Washington debate una reforma con 40 medidas para abaratar y aumentar la vivienda en Estados Unidos | Observatorio de Vivenda

Washington debate una reforma con 40 medidas para abaratar y aumentar la vivienda en Estados Unidos

Washington debate una reforma con 40 medidas para abaratar y aumentar la vivienda en Estados Unidos

El Congreso de Estados Unidos analiza una amplia reforma de la política federal de vivienda a través de la propuesta legislativa denominada ROAD to Housing Act. La iniciativa, impulsada con apoyo de representantes de ambos partidos, reúne alrededor de 40 disposiciones orientadas a aumentar la oferta residencial, reducir costes y modernizar los programas públicos vinculados al acceso a la vivienda. El proyecto surge en un contexto de fuerte tensión entre oferta y demanda en el mercado inmobiliario estadounidense, con precios elevados tanto en compra como en alquiler en numerosas áreas metropolitanas. Entre las medidas previstas se incluye un programa dotado con 200 millones de dólares anuales hasta 2031 para facilitar nuevos desarrollos inmobiliarios y reducir plazos administrativos, así como la ampliación del programa HOME Investment Partnerships, con un presupuesto de 1.350 millones de dólares para adquirir edificios de oficinas, industriales o abandonados y transformarlos en vivienda asequible.

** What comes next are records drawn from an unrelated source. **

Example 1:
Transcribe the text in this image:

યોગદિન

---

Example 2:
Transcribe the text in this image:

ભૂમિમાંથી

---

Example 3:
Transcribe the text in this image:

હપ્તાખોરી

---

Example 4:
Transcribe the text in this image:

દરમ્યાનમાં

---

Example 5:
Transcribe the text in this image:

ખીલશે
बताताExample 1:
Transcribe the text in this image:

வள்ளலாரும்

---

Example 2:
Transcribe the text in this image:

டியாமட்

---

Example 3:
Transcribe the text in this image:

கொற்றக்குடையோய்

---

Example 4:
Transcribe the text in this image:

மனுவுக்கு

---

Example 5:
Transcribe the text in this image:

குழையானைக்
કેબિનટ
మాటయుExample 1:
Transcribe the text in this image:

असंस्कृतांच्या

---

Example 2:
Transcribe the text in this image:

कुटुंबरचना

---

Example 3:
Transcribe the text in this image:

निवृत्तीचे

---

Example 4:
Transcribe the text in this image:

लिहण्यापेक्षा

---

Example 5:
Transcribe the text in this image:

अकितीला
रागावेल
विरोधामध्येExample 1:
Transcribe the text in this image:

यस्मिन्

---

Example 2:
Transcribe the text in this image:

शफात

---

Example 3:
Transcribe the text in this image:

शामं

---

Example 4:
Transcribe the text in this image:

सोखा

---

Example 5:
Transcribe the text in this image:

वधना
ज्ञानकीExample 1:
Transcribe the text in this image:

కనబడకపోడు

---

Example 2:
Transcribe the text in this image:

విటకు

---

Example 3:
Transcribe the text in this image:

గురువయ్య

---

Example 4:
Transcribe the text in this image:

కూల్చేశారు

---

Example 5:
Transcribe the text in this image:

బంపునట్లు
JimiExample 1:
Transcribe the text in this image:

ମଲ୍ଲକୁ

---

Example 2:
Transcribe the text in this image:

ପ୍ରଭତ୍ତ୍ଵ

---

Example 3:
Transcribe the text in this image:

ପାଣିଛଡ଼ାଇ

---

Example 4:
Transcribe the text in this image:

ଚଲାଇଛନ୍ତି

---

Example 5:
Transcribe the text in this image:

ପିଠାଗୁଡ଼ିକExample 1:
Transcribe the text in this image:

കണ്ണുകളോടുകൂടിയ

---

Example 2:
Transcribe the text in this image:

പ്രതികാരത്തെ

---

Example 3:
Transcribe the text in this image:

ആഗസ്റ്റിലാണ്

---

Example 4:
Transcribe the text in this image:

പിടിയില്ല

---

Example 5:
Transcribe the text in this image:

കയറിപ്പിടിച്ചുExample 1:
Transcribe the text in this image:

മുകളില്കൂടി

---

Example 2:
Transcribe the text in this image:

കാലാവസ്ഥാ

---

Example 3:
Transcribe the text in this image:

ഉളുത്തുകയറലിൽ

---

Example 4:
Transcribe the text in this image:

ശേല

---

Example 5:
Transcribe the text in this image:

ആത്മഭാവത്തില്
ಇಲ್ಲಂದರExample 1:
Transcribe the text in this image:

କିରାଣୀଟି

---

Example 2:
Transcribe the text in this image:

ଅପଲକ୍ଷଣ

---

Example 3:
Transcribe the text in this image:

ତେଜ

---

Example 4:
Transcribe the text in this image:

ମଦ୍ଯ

La propuesta también contempla incentivos para que los gobiernos locales flexibilicen restricciones urbanísticas y aumenten la densidad residencial en las ciudades. En el ámbito de la rehabilitación, se prevé asignar hasta 30 millones de dólares anuales a la Oficina de Control de Riesgos de Plomo y Hogares Saludables para mejorar viviendas que posteriormente se incorporen al mercado con precios regulados. Además, los estados podrían recibir subvenciones de entre 250.000 y 10 millones de dólares en función de las actuaciones realizadas en materia de vivienda, recursos que podrían destinarse a transporte o infraestructuras asociadas a los nuevos desarrollos. La iniciativa incluye también medidas para impulsar la construcción modular y prefabricada, mejorar el acceso al crédito hipotecario y facilitar la compra de la primera vivienda. Entre los puntos más controvertidos figura la propuesta de limitar la adquisición de viviendas unifamiliares por empresas con más de 350 propiedades y obligar a los grandes inversores a vender estas viviendas destinadas al alquiler en un plazo máximo de siete años, una medida que ha generado críticas en el sector promotor al considerar que podría dificultar la financiación de nuevos proyectos residenciales.